Matthew Hawkins matthew at topic.com.au
Wed Oct 17 16:59:44 EST 2001


On Wed, 17 Oct 2001, jeremy at itassist.net.au wrote:
> Most IM things are actually due to RFC 1459 being unworkable in today's
> environments.  It doesn't work through firewalls, it's vulnerable to
> netsplits, people with personality problems and badly written clients.

 * Nothing will work through a firewall (otherwise the firewall is hardly
   doing its job).

 * Anything on the internet is vulnerable to network interruptions, and
   that's hardly the fault (or in the scope) of any specific application.
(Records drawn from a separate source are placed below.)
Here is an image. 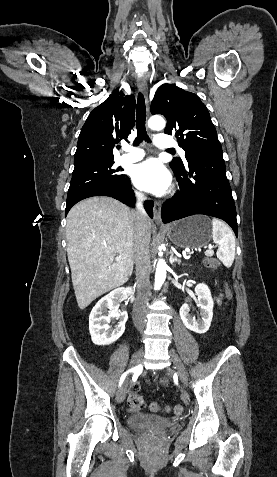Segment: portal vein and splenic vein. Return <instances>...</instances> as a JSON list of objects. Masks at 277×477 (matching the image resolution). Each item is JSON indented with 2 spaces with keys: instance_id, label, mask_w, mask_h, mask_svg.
<instances>
[{
  "instance_id": "1",
  "label": "portal vein and splenic vein",
  "mask_w": 277,
  "mask_h": 477,
  "mask_svg": "<svg viewBox=\"0 0 277 477\" xmlns=\"http://www.w3.org/2000/svg\"><path fill=\"white\" fill-rule=\"evenodd\" d=\"M213 246L208 247V249L205 251V255L207 256H212L213 255ZM184 258H189L186 254L183 255ZM120 257V256H119Z\"/></svg>"
}]
</instances>
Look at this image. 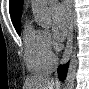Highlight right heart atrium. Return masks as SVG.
Instances as JSON below:
<instances>
[{
    "instance_id": "obj_1",
    "label": "right heart atrium",
    "mask_w": 89,
    "mask_h": 89,
    "mask_svg": "<svg viewBox=\"0 0 89 89\" xmlns=\"http://www.w3.org/2000/svg\"><path fill=\"white\" fill-rule=\"evenodd\" d=\"M42 44H43V48L46 51V53L52 55L53 39L49 31L47 30L42 31Z\"/></svg>"
}]
</instances>
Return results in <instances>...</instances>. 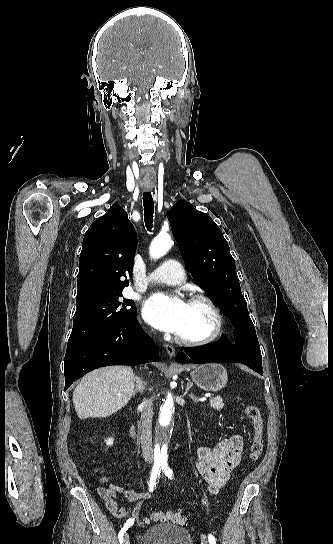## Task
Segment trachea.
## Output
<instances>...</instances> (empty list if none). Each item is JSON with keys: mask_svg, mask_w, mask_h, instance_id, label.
Wrapping results in <instances>:
<instances>
[{"mask_svg": "<svg viewBox=\"0 0 333 544\" xmlns=\"http://www.w3.org/2000/svg\"><path fill=\"white\" fill-rule=\"evenodd\" d=\"M143 206H144V222L149 231H151L153 225V213L154 204L153 198L150 192L143 193Z\"/></svg>", "mask_w": 333, "mask_h": 544, "instance_id": "trachea-1", "label": "trachea"}]
</instances>
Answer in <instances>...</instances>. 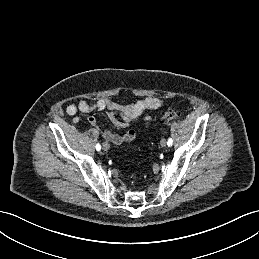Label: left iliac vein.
Here are the masks:
<instances>
[{"label": "left iliac vein", "mask_w": 259, "mask_h": 259, "mask_svg": "<svg viewBox=\"0 0 259 259\" xmlns=\"http://www.w3.org/2000/svg\"><path fill=\"white\" fill-rule=\"evenodd\" d=\"M160 145H161L162 147H166V145H167V141H166V139H165V138H162V139H161V141H160Z\"/></svg>", "instance_id": "1"}]
</instances>
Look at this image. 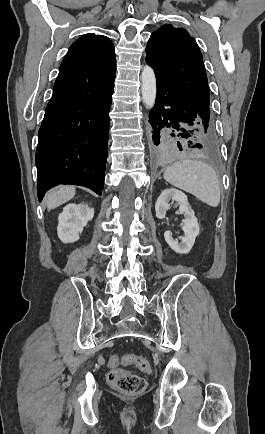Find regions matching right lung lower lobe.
Here are the masks:
<instances>
[{
  "mask_svg": "<svg viewBox=\"0 0 265 434\" xmlns=\"http://www.w3.org/2000/svg\"><path fill=\"white\" fill-rule=\"evenodd\" d=\"M116 71L115 52L69 49L39 129L37 192L58 184L101 195Z\"/></svg>",
  "mask_w": 265,
  "mask_h": 434,
  "instance_id": "1",
  "label": "right lung lower lobe"
}]
</instances>
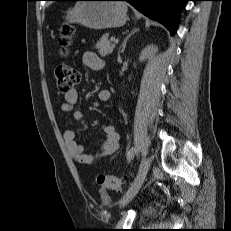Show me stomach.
Wrapping results in <instances>:
<instances>
[{
  "label": "stomach",
  "instance_id": "1",
  "mask_svg": "<svg viewBox=\"0 0 231 231\" xmlns=\"http://www.w3.org/2000/svg\"><path fill=\"white\" fill-rule=\"evenodd\" d=\"M67 21L95 30L120 27L127 21V6L116 0H82L67 11Z\"/></svg>",
  "mask_w": 231,
  "mask_h": 231
}]
</instances>
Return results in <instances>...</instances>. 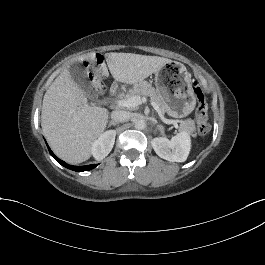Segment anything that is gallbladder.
<instances>
[{"instance_id":"obj_1","label":"gallbladder","mask_w":265,"mask_h":265,"mask_svg":"<svg viewBox=\"0 0 265 265\" xmlns=\"http://www.w3.org/2000/svg\"><path fill=\"white\" fill-rule=\"evenodd\" d=\"M70 72L74 81L86 94H89L92 86L88 80L86 68L80 63H74L70 68ZM91 98H97V95H92Z\"/></svg>"}]
</instances>
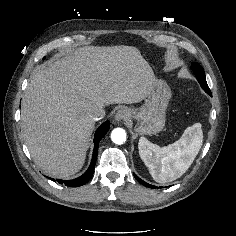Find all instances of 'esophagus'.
Here are the masks:
<instances>
[{
    "mask_svg": "<svg viewBox=\"0 0 236 236\" xmlns=\"http://www.w3.org/2000/svg\"><path fill=\"white\" fill-rule=\"evenodd\" d=\"M130 116V110L123 107V108H120L116 114H115V120L117 122H121V121H125L129 118Z\"/></svg>",
    "mask_w": 236,
    "mask_h": 236,
    "instance_id": "obj_1",
    "label": "esophagus"
}]
</instances>
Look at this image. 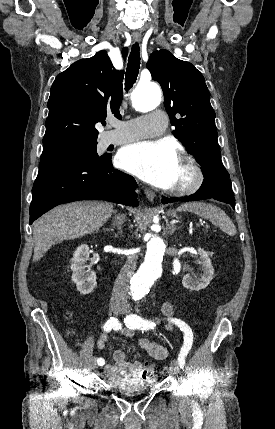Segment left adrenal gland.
I'll list each match as a JSON object with an SVG mask.
<instances>
[{"label": "left adrenal gland", "instance_id": "a2214340", "mask_svg": "<svg viewBox=\"0 0 275 429\" xmlns=\"http://www.w3.org/2000/svg\"><path fill=\"white\" fill-rule=\"evenodd\" d=\"M167 229H169V231H168V233L170 234V235H172L174 232H175V230L177 229V227L176 226H174V225H167Z\"/></svg>", "mask_w": 275, "mask_h": 429}]
</instances>
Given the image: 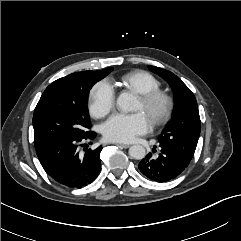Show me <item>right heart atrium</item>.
Segmentation results:
<instances>
[{"mask_svg": "<svg viewBox=\"0 0 241 241\" xmlns=\"http://www.w3.org/2000/svg\"><path fill=\"white\" fill-rule=\"evenodd\" d=\"M115 106V93L106 80L97 82L89 93V110L92 116L102 118Z\"/></svg>", "mask_w": 241, "mask_h": 241, "instance_id": "1", "label": "right heart atrium"}]
</instances>
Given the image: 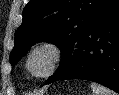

 * People with personality disorders are problems no matter where they are.

 * Badly written software is a problem no matter what its for.

All these things affect ICQ also.

IRC has an open, standard protocol.  It is platform independent.  It
implements three levels of dealing with problem users (ICQ has one, and
it's extremely limited to the point of uselessness).  It has a
distributed network architecture for both load balancing and fault
tolerance.

> I rather liked ICQ - it sort of landed in the middle between email and
> IRC.  Now it has tried to expand to encompass both while stuffing ads
> into people's faces and as a result it sucks.

I always hated it.  It's a poor man's IRC which became popular on MS
Windows by internet newbies who thought this was a brand new cool thing
in 1996, not a poor implementation of something that had been around
since 1991 and at least had the decency to submit an RFC.

> In regards to the fact that ICQ support keeps breaking, it's because AOL
> keeps moving the goalposts, so the developers are always one step
> behind.

That's yet another reason why it should be eliminated.